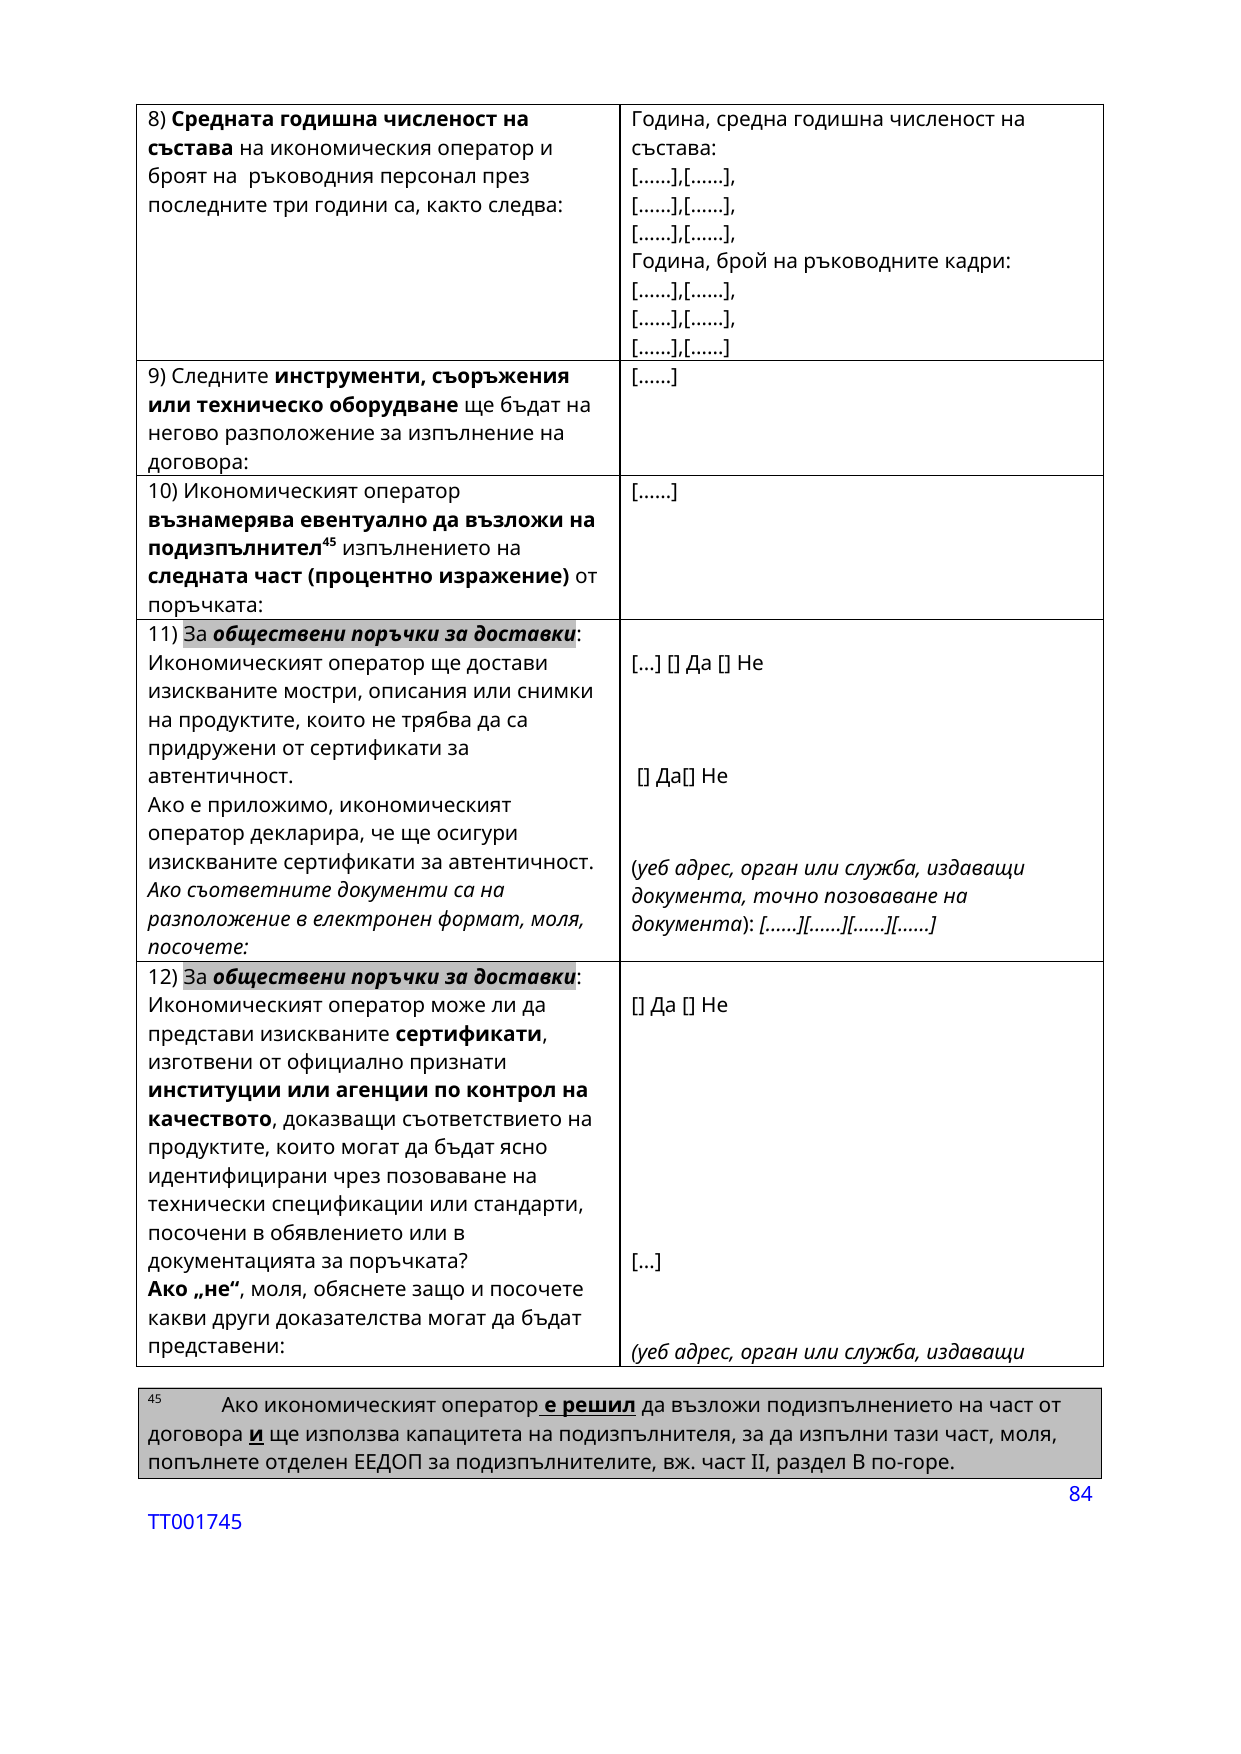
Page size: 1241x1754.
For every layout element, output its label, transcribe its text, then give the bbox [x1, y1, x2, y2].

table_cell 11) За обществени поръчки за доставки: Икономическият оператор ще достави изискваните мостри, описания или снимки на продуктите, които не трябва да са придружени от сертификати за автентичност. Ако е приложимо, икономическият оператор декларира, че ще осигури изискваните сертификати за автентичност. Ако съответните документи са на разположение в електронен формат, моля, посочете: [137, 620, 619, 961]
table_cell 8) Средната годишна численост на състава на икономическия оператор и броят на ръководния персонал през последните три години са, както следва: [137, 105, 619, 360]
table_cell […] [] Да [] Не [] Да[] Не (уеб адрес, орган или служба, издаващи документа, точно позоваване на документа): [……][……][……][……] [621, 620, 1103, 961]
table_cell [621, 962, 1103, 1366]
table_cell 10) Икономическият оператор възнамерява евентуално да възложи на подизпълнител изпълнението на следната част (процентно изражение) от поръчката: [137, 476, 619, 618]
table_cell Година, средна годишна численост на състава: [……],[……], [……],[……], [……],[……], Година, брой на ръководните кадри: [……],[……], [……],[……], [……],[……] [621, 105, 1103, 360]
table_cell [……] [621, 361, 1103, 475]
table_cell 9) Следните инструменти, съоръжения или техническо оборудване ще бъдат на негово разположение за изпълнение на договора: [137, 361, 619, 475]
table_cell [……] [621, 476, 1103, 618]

•••

* [What needs to be done]: Starting at the line that contains "table_cell [621, 962, 1103, 1366]", quote each remaining line of the entries above, unchanged.

* [Result of the task]:
table_cell [621, 962, 1103, 1366]
table_cell 10) Икономическият оператор възнамерява евентуално да възложи на подизпълнител изпълнението на следната част (процентно изражение) от поръчката: [137, 476, 619, 618]
table_cell Година, средна годишна численост на състава: [……],[……], [……],[……], [……],[……], Година, брой на ръководните кадри: [……],[……], [……],[……], [……],[……] [621, 105, 1103, 360]
table_cell [……] [621, 361, 1103, 475]
table_cell 9) Следните инструменти, съоръжения или техническо оборудване ще бъдат на негово разположение за изпълнение на договора: [137, 361, 619, 475]
table_cell [……] [621, 476, 1103, 618]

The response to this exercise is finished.